TEXT SEGMENT:
§ §
Ischemic MR most commonly represents “functional MR,” which results from remodeling, enlargement, and “sphericalization” of the left ventricle. Functional MR from nonischemic cardiomyopathy is very similar. Both are caused by “apical tethering” of normal leaflets (Fig. 34.6). The length of mitral tissue, including the leaflets, chordae, and papillary muscle, is fixed. As the left ventricle dilates, often after myocardial infarction, the LV wall and papillary muscles are displaced outward, which tethers all or part of the mitral leaflets downward away from the left atrium, reducing the amount of leaflet tissue available for coaptation. In many cases, the result is MR, with a central, or in some cases, a posterior jet direction. In rare cases, a focal infarction may cause elongation or disruption of the papillary muscle, leading to excessive leaflet motion (often involving both leaflets) most commonly the medial side of both leaflets from medial papillary muscle abnormalities.

Mitral valve endocarditis can cause leaflet or chordal disruption, flail, and perforations. These often cause MR with associated nodular hypermobile densities (vegetations) that are the echocardiographic hallmarks of the disease. Care should be taken to look at adjacent valves and the perivalvular tissue looking for abscess formation or paravalvular leakage. MR secondary to the phospholipid antibody syndrome (the Lupus anticoagulant) is associated with symmetric thickening of leaflets, noninfected vegetations, and, at a later stage of the disease, fibrosis and leaflet restriction.
§ §
TASK SET:
1) Name every finding the mitral regurgitation passage links to MR secondary to the phospholipid antibody syndrome.
2) Please extend the mitral regurgitation passage, starting right after its final sentence.
The lines after this have no connection to the mitral regurgitation passage.
§ §
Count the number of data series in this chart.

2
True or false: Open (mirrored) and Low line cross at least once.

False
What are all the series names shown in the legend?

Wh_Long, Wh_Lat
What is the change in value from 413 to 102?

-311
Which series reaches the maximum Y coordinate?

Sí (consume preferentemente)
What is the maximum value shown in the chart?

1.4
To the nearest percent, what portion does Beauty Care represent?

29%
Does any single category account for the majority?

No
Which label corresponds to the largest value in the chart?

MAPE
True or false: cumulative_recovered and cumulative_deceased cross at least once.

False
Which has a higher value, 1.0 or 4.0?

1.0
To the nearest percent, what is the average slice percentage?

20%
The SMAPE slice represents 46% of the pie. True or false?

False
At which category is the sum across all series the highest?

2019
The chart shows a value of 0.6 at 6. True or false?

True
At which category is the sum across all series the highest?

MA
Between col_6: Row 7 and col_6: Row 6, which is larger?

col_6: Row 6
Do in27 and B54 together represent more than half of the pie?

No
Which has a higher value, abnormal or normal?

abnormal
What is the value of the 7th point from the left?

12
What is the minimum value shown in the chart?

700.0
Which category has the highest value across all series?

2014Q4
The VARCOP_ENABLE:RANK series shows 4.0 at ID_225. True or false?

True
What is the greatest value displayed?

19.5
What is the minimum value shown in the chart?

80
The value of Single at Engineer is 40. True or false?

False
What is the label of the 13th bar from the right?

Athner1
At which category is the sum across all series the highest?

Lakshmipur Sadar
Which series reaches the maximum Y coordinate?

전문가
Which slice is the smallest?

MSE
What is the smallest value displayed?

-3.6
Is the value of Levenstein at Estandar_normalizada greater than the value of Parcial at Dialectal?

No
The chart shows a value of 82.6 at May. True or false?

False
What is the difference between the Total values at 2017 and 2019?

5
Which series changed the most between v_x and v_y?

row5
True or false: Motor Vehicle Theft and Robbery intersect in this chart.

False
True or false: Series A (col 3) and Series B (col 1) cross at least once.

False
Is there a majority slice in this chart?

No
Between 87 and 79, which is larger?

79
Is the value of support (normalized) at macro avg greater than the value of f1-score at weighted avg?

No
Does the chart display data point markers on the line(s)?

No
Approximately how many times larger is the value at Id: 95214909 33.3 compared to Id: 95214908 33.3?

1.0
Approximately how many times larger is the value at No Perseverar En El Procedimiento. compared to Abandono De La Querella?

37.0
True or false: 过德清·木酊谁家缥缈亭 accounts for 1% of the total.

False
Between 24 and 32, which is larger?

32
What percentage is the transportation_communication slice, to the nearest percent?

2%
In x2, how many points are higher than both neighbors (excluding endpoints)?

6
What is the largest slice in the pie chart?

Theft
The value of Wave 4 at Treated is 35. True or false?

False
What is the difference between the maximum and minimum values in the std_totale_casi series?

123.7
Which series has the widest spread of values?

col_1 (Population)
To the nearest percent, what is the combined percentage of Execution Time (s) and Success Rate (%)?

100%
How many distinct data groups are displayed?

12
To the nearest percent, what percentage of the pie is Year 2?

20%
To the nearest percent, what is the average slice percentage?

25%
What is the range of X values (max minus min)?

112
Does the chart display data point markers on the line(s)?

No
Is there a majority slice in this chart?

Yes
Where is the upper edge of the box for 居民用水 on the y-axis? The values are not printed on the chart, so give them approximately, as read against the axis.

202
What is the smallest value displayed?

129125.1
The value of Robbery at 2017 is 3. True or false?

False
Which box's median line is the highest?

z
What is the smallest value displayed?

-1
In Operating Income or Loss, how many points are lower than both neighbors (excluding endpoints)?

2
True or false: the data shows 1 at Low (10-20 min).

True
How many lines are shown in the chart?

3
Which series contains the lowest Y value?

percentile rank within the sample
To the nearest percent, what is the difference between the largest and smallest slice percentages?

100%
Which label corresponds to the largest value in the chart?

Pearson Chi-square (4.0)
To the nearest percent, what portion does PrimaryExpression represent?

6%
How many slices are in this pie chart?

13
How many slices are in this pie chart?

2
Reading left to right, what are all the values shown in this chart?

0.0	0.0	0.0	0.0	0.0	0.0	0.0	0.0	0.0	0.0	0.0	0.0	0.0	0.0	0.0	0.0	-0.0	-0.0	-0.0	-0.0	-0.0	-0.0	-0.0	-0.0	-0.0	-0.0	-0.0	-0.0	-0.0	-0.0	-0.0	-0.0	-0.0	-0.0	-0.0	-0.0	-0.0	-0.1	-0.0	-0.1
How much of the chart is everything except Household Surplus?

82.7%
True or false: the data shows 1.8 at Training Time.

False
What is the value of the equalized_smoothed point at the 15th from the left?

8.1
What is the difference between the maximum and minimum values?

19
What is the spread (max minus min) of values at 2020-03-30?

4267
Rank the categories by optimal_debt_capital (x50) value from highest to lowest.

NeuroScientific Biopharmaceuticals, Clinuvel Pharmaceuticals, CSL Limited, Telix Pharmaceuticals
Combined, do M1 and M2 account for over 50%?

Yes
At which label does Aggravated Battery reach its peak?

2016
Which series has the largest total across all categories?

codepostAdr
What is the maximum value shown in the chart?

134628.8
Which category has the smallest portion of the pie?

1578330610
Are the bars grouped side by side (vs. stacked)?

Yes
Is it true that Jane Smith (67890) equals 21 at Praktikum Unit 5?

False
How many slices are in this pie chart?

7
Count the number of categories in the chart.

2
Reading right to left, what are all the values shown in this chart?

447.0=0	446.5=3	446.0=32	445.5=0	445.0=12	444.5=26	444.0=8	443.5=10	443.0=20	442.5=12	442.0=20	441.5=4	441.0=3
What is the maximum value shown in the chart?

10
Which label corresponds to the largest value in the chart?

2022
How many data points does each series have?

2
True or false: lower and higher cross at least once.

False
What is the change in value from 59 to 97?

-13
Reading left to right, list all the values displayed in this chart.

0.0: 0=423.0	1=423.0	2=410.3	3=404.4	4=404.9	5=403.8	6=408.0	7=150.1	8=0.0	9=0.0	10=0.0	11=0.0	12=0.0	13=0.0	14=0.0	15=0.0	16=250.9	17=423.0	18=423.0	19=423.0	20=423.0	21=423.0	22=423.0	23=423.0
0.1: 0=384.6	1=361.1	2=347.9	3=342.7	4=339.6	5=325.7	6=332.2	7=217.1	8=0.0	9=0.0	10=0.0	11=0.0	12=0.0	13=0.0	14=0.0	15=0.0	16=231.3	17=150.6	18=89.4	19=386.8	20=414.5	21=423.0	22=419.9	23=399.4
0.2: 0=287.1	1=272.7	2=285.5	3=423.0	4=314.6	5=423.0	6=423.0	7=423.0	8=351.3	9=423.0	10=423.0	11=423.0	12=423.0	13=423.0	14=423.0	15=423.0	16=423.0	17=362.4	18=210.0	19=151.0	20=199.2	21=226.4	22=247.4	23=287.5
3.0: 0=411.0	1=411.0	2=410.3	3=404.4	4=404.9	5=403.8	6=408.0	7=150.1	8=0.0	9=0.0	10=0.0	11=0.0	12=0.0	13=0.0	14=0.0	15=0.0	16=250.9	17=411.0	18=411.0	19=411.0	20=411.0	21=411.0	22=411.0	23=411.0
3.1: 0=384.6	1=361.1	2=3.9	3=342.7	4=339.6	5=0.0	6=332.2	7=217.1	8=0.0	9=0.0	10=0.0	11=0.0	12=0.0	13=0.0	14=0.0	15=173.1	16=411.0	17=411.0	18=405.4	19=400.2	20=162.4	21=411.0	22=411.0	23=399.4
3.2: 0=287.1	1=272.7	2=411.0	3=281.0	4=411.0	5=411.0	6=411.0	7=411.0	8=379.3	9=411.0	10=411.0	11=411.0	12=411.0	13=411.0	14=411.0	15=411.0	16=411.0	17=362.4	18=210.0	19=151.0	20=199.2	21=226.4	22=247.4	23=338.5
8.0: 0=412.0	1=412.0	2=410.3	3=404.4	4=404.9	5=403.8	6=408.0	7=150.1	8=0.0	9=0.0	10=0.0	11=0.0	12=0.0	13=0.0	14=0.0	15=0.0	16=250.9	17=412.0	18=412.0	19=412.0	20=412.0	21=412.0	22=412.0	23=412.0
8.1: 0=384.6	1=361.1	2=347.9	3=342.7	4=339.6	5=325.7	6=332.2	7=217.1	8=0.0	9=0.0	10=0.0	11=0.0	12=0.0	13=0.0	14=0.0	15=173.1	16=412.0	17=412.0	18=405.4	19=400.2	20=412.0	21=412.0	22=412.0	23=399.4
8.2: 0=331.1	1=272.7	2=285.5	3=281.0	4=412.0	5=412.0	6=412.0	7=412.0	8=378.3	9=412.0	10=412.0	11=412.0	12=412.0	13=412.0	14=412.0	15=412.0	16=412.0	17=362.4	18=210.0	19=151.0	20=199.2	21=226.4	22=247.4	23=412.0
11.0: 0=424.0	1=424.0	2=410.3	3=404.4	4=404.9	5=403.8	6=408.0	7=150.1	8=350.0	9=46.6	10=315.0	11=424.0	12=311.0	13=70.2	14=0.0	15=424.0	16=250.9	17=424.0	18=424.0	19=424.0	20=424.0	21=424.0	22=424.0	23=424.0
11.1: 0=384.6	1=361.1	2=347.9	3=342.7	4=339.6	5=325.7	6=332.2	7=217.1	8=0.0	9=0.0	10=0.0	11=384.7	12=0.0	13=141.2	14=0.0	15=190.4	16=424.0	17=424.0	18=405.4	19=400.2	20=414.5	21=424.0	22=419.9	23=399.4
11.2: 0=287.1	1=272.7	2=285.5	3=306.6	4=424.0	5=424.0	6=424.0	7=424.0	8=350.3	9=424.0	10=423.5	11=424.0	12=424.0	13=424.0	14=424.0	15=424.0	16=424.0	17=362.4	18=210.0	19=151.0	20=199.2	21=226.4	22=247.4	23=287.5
§ §
ANSWERS:
1)
- Symmetric thickening of leaflets
- Noninfected vegetations
- Fibrosis (at a later stage of the disease)
- Leaflet restriction (at a later stage of the disease)

2)
QUANTITATION OF MITRAL REGURGITATION

MR may be quantitated using a variety of echo and Doppler methods, including spatial mapping, flow convergence, pulmonary vein velocity patterns, vena contracta width, continuous-wave Doppler density and shape, and quantitation of antegrade valvular flow volumes. It is best to use a “weighted average” of multiple methods, emphasizing more the methods that have good-quality data in that patient.⁹

The flow convergence method, also called the proximal isovelocity surface area (PISA) method, involves assessing the color images on the LV side of the MR (Fig. 34.7).¹⁰

This flow convergence zone is the location where the blood is accelerating, as the flow stream narrows progressively to the regurgitant orifice, where there is a pressure drop from LV pressure to left atrial pressure. Color Doppler tracks the location of increases in velocity on the LV side of the regurgitant orifice and shows this as color aliasing in the proximal convergence zone. When the shape of the aliasing contour is hemispheric, one can calculate the surface area of the aliasing hemisphere from the radius of the hemisphere. Flow can therefore be calculated from the aliasing velocity (v), extracted from the “color bar” (reflecting machine settings), and the measured radius (R) measured from the center of the jet to the transition of color aliasing. When this is combined with the maximum velocity, the maximum systolic area of the regurgitant orifice can be calculated according to the formula 2πR²v divided by maximum systolic velocity through the valve (V_max) obtained by continuous-wave Doppler. The advantage of this formula is that it calculates the actual size of the regurgitant lesion, a fundamental parameter of valve integrity, which is less load dependent than other parameters. A maximum instantaneous regurgitant orifice area (ROA) > 0.4 cm² is indicative of severe regurgitation, whereas <0.2 cm² is considered mild.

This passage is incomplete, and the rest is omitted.